I have just turned on my PC and have two applications running; Thunderbird and Firefox. Whatever else is running is part of Ubuntu's feature set (as well as a few indicators).
This has been ongoing for weeks, so I'm not sure if it's normal behaviour or not.
Right now, my memory usage indicator says that Ubuntu is using 41% of my 6GB of RAM. I haven't even opened Gimp or my other day-to-day things. I'll be buying another 6GB of RAM, this week, so that I don't run out when using Gimp or Openshot, for example.
An overview of my running applications shows that Nautilus is using the most, yet it isn't even open. This seems a little excessive, or am I missing something?
Try running the command
free -m
in a terminal, and look at the second line. It shows memory usage minus memory used for caching. For instance, my basement server has the following memory usage:My server uses 1663Mb memory, but only 599Mb is allocated by processes. The rest of the memory is used by the kernel as cache, so 1404Mb is free to use. Remember that totally unused memory is wasted memory. If memory is not used by processes, it should be used to cache disc etc. For instance, if you close Firefox, the program could be kept in memory so it starts faster the next time you need it. If the memory is needed by an application, it will be allocated without the need to swap it to disk.
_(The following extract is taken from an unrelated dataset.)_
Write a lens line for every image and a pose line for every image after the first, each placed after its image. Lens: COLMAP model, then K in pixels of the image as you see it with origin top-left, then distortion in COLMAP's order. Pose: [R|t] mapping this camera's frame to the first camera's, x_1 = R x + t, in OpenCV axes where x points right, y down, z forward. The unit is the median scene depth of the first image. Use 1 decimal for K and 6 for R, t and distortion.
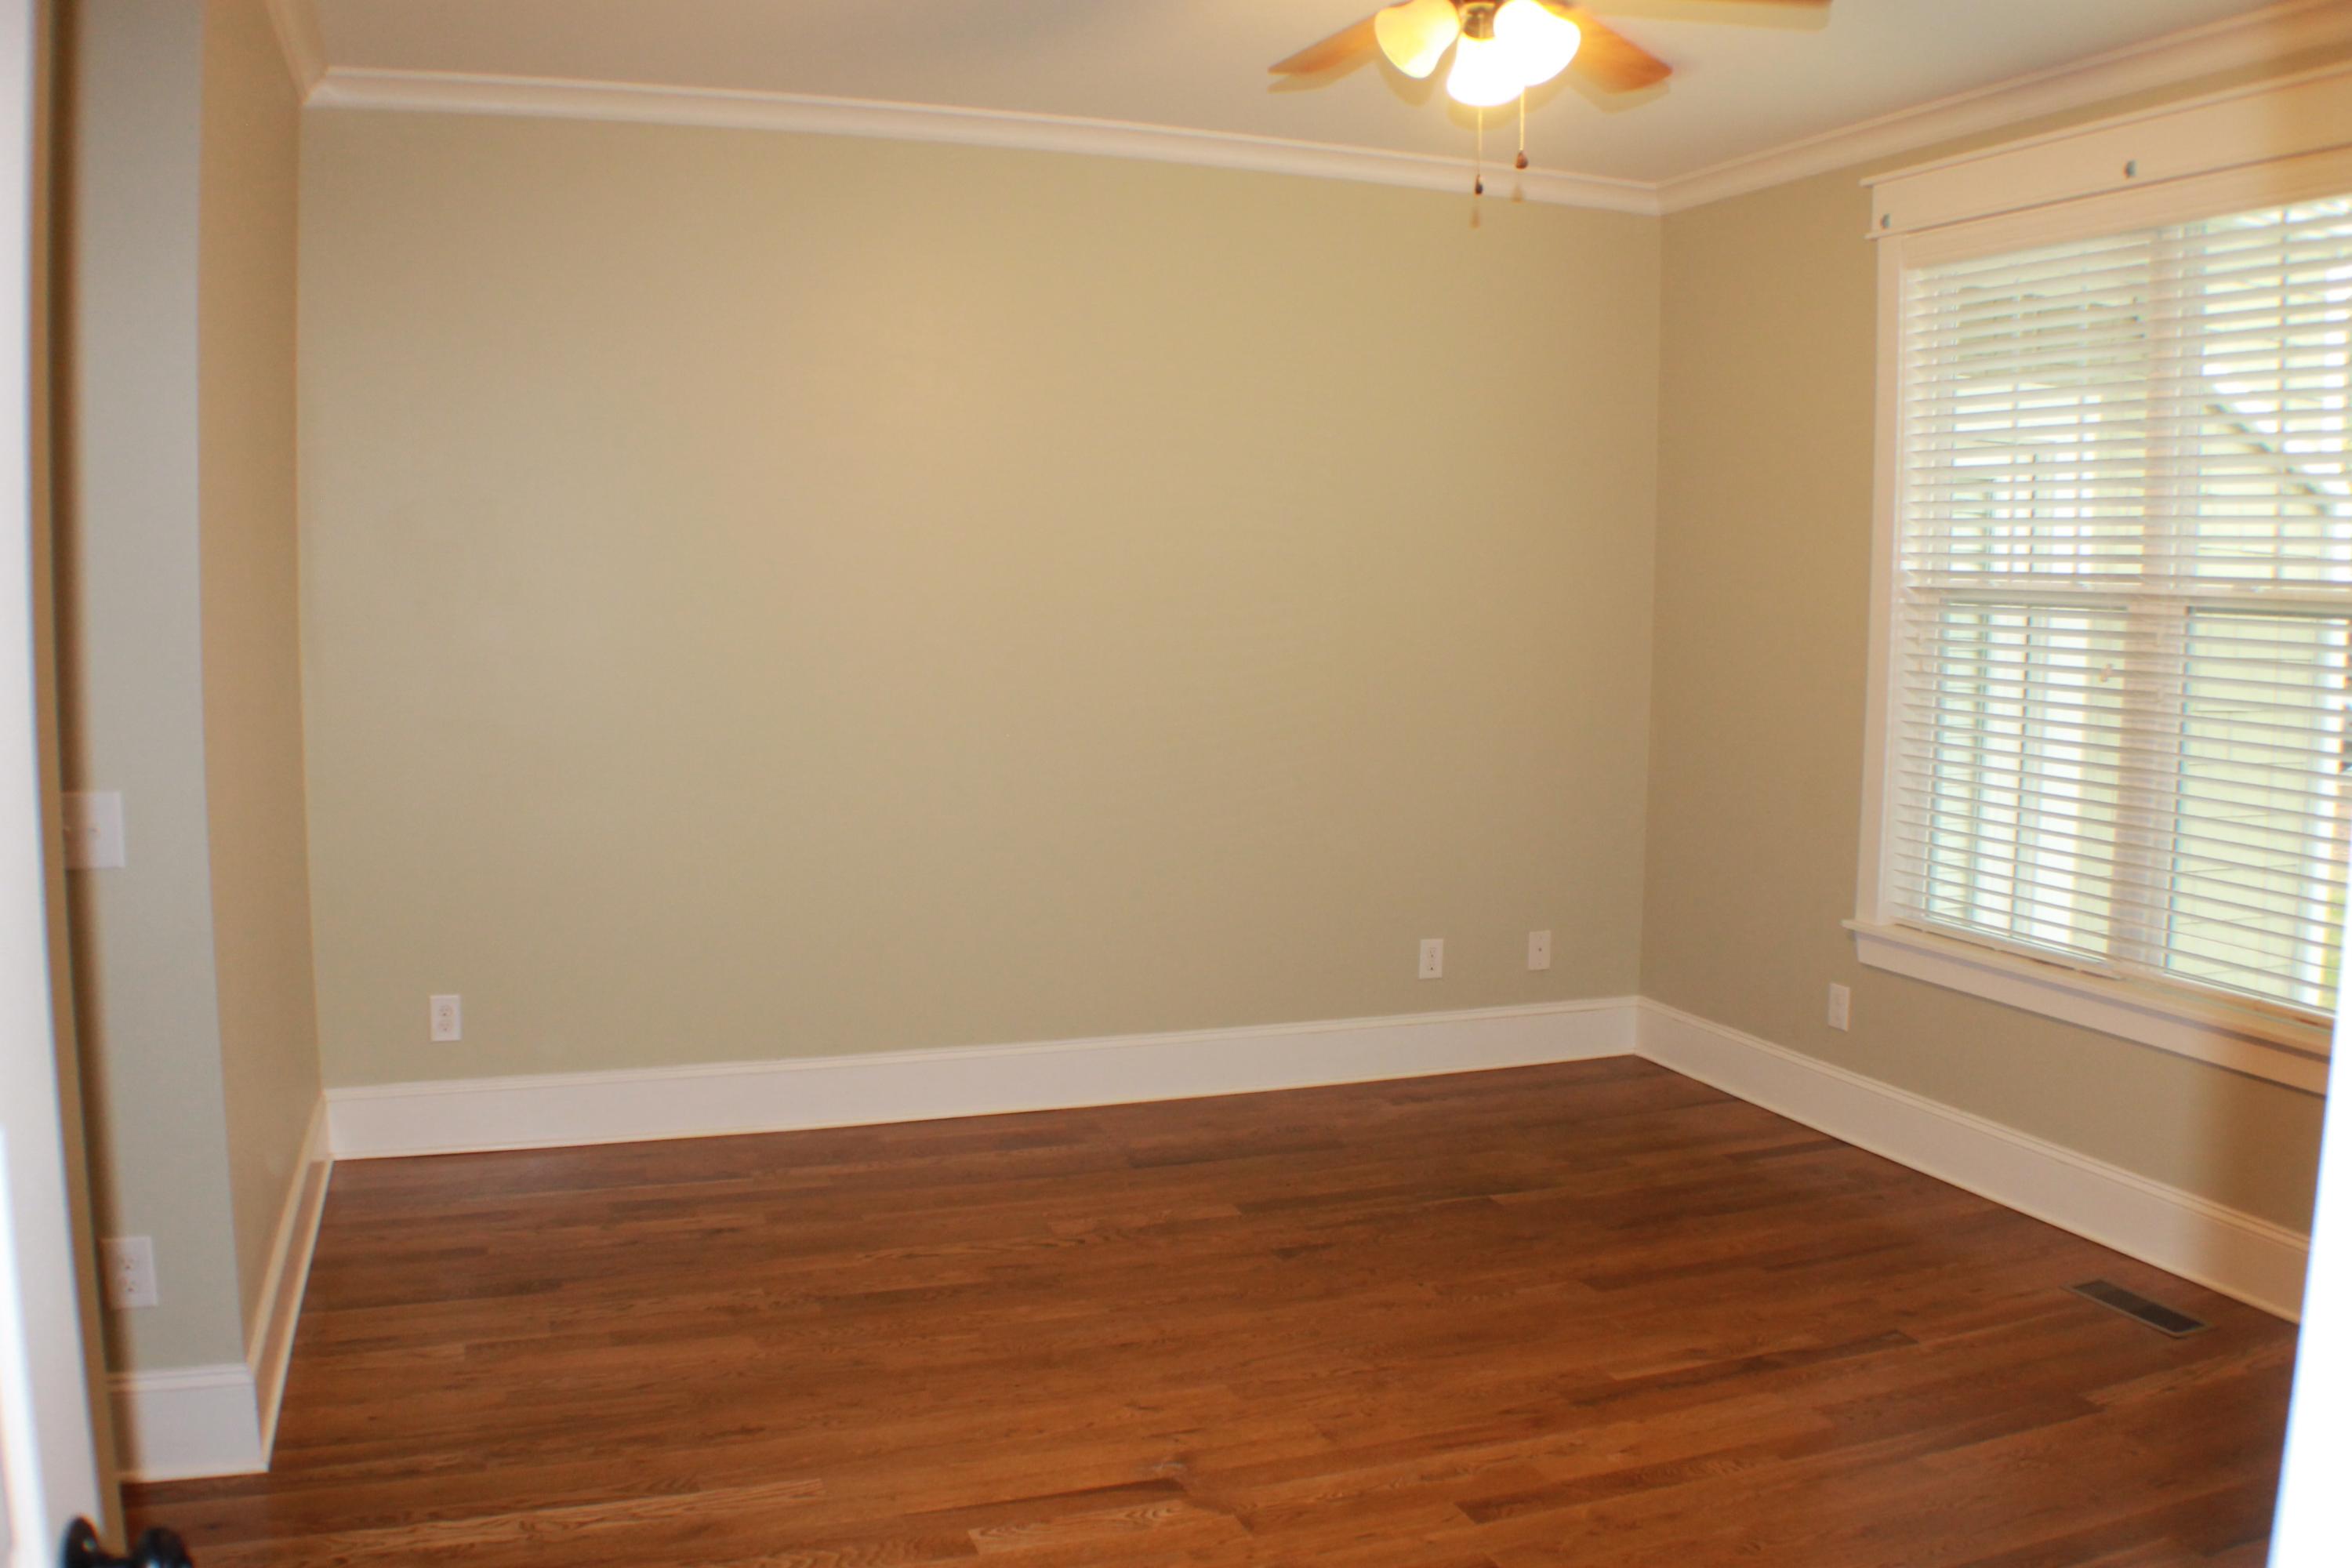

Another thing that your screenshot doesn't tell you is how much memory is used by shared libraries, code shared between different processes of the same program etc. For instance, the different
gwibber-service
processes probably share much of the memory. If you want the whole picture, you need to look at virtual memory, resident memory, shared memory etc (available in the preferences).As long as you don't feel the sluggishness of the machine swapping out memory to disk, you don't need to worry at all.
The most likely reason that nautilus is open is that it is used to draw the Desktop- any icons you have on the desktop, as well as the wallpaper (I think) are being handled by nautilus. However, its memory usage does seem pretty excessive. All the other services seem to be more or less within a normal range, although I'm not sure why there would be so many gwibber processes.
Have you set your desktop to do anything out of the ordinary, like displaying the contents of your home folder, or using some kind of animated background? What happens to the nautilus process if you run
killall nautilus
in a terminal? Does it consume the same amount of memory when it starts back up?